== Input material ==
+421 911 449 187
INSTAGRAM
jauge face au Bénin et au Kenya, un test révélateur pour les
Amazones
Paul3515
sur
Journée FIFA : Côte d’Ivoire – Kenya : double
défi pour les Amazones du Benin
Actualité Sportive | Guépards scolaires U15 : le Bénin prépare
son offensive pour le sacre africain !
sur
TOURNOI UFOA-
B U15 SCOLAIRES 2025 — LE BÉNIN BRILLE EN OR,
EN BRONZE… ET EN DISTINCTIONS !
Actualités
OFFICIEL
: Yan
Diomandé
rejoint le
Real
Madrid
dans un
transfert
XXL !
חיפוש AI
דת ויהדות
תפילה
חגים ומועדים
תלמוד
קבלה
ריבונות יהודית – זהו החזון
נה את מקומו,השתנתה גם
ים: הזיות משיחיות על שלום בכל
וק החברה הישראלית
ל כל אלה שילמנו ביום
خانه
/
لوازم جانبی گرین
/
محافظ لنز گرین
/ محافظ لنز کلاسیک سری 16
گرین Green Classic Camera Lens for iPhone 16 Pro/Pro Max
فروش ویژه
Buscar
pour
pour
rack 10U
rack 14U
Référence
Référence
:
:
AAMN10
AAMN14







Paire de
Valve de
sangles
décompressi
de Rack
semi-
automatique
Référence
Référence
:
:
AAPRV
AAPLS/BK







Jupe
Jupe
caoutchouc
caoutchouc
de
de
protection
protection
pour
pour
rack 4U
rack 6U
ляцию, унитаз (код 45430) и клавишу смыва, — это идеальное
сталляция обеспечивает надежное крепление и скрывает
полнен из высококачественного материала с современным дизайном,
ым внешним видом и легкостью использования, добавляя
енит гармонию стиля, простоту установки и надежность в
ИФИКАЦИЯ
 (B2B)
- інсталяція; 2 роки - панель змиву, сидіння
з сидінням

== What you need to do ==
Check every line of the records, and copy the ones that hold the word "گرین".

== Answer section ==
لوازم جانبی گرین
محافظ لنز گرین
گرین Green Classic Camera Lens for iPhone 16 Pro/Pro Max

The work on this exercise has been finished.